Cannes 2021, Semaine de la critique Avec : Celeste Cescutti (Agata), Ondina Quadri (Lynx). 1h40..

Italie, 1900. Agata vit dans une communauté de pêcheurs sur une île du Frioul. Enceinte, elle est l’objet d’un mystérieux rituel auquel participent toutes les femmes de la communauté : on lui taillade la main, offrande de son sang à la mer pour avoir un enfant en bonne santé. Mais ça ne marche pas. Elle perd sa fille à la naissance et, contrairement à son mari, ne peut se résoudre à l’idée que son âme soit condamnée à errer dans les limbes. D'un vieux pêcheur, elle apprend qu'il existerait un endroit dans les montagnes où son enfant pourrait être ramené à la vie, le temps d’un souffle, pour être baptisé et enterré dans une sépulture chrétienne au lieu d’être condamnés à errer éternellement dans les Limbes, sans nom et sans repos comme le proclame alors l’Eglise.

Agata déterre la petite caisse en bois à peine ensevelie au fond des bois et l'attache sur son dos. Elle quitte alors secrètement son ile un soir en barque pour, au petit matin, aborder près d'un bois. Elle y rencontre Lynx, un jeune garçon de son âge au regard farouche, qui promet de la guider sur le chemin des montagnes du Frioul. Mais à peine arrivée dans la grande ferme des métayers, elle est faite prisonnière. Lynx a remarqué le lait qui coule de ses seins et livre Agata aux siens pour qu’elle devienne  la nourrice de l’enfant de leur riche propriétaire.
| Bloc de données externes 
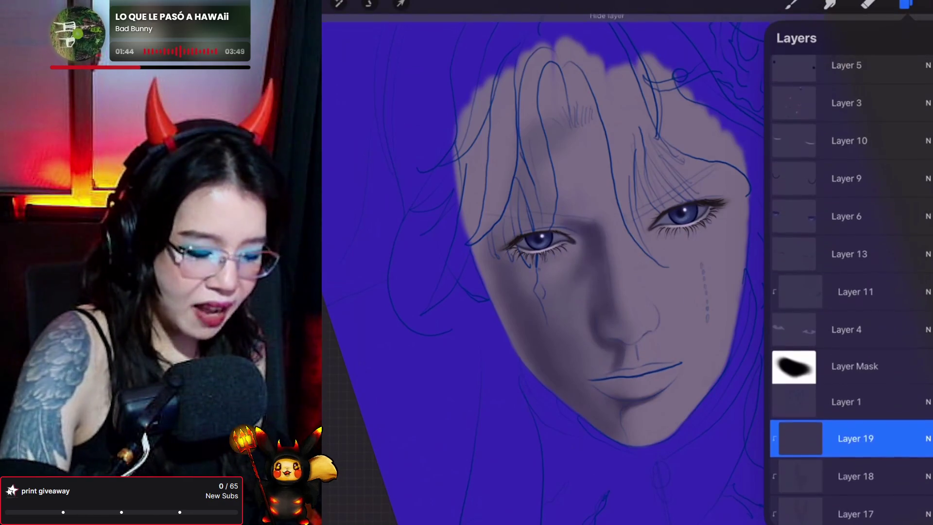
left_click(791, 5)
left_click(791, 5)
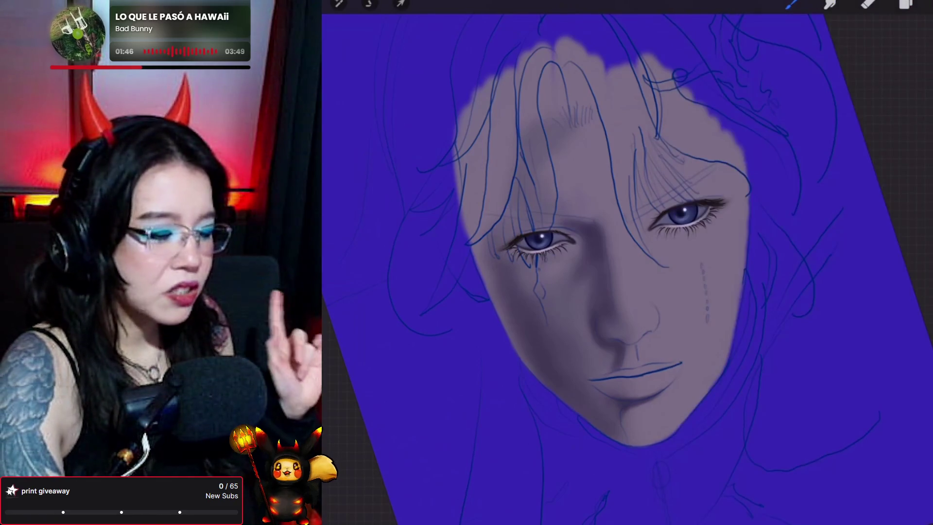
left_click(792, 5)
left_click(838, 123)
left_click(791, 5)
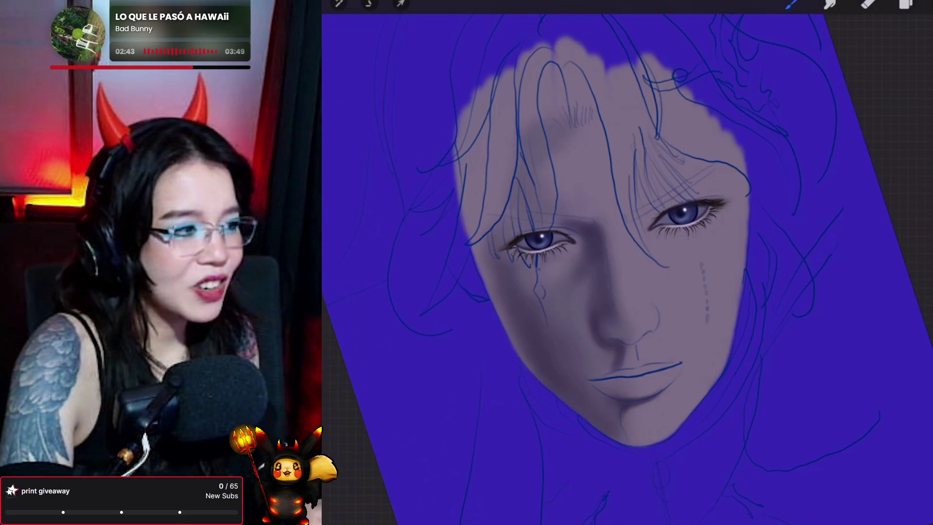
scroll(627, 262, "up", 2)
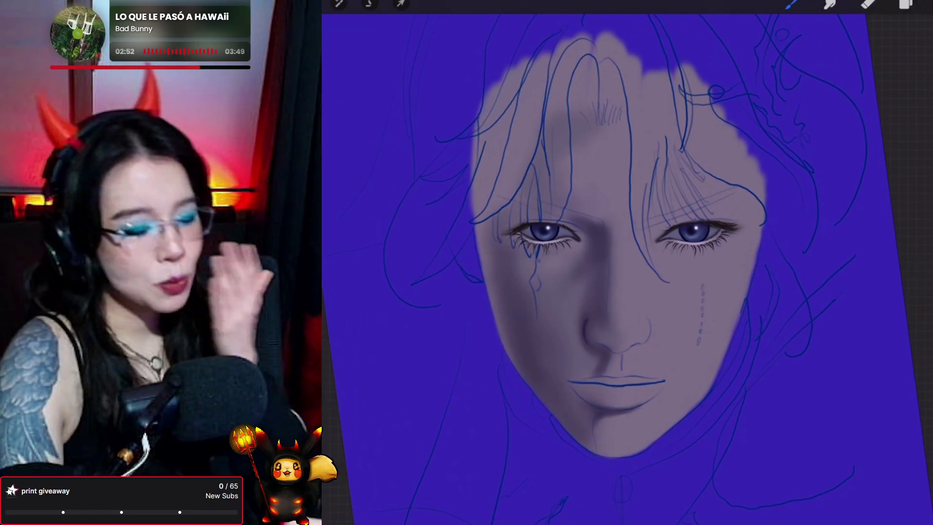
Select the Pores 2_original brush from the Brush Library.
left_click(791, 4)
left_click(837, 124)
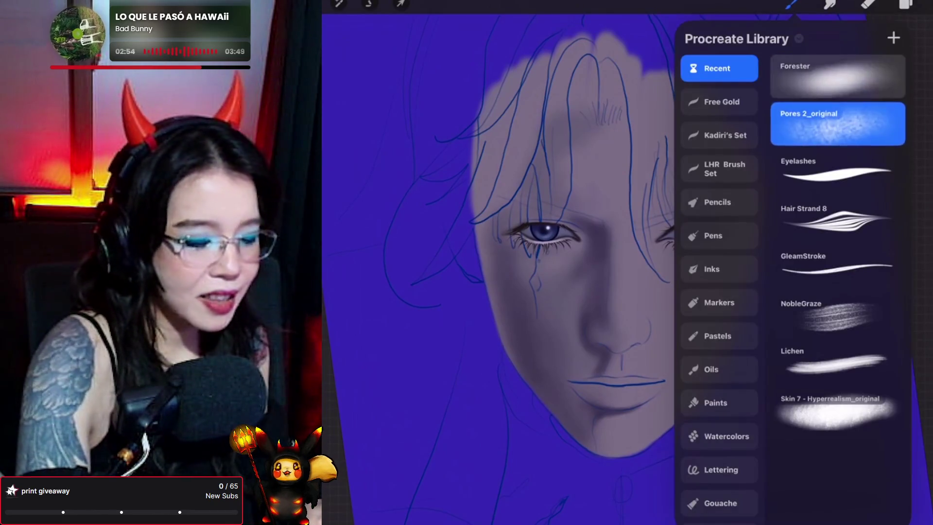
left_click(792, 4)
Lynx attache Agata dans la carriole qui prend la direction du Nord où habitent les prioritaires. En chemin ils croisent une femme à laquelle ils proposent de la conduire plus loin. Elle accepte les  interrogeant sur le contenu de leur cargaison, des ampoules de verre. Apres quelques centaines de mètres. Elle leur demande de s'arrêter puis, fermement, le leur ordonne avec un pistolet. Ses complices, qui l'attendaient là, dépouillent les paysans de leur maigre butin. La brigande ouvre la boite d'Agata puis la lui remet respectueusement lui permettant de s'enfuir ainsi qu'à Lynx. Ils fuient dans les bois. Lynx accepte de conduire Agata vers son but quand celle-ci lui promet de lui donner la moitié du contenu de la caisse

Les deux jeunes gens arrivent bientôt devant l’entrée d'une carrière de charbon. Les Frioulans qui sont là, leur indiquent qu'aucune femme qui est entrée dans la mine n'en ait jamais ressortie. Agata et Lynx s'y engagent quand même car contourner la montagne leur prendrait deux jours supplémentaires. Agata, animée par sa foi, est certaine de retrouver la sortie alors que Lynx, tenant la cage du canari qui les prévient en cas de grisou, est au bord de la panique. Agata le calme en lui parlant de la mer qu'il ne connait pas. Ils trouvent enfin la sortie alors que la lampe à pétrole d'Agata avait elle aussi fini par s'éteindre. Ils se précipitent sur les champignons qu'ils dévorent. En mangeant les noisettes, ils s’enseignent mutuellement des mots de leur dialecte. Le soir, après avoir fait flamber du bois, Lynx fredonne une chanson d'amour en frioulan que reprend aussi Agata. Le lendemain, ils grimpent une pente assez raide et Lynx tente de prendre la caisse d'Agata qui parvient à la garder. Mais le sang qu'elle perdait entre ses cuisses est maintenant abondant et Lynx la porte le mieux qu'il peut jusqu'au premier village. Il frappe à une porte et celle  qui lui ouvre... est sa mère. Son père ne veut toutefois pas laisser entre sa "fille", partie depuis longtemps, sans doute pour fuir le destin convenu qu'on lui promettait. Lynx demande secours aux vieilles femmes du village qui nettoient Agata et la laissent se reposer. Elles demandent qu'en contrepartie, elle leur fasse don de sa longue chevelure pour la vendre.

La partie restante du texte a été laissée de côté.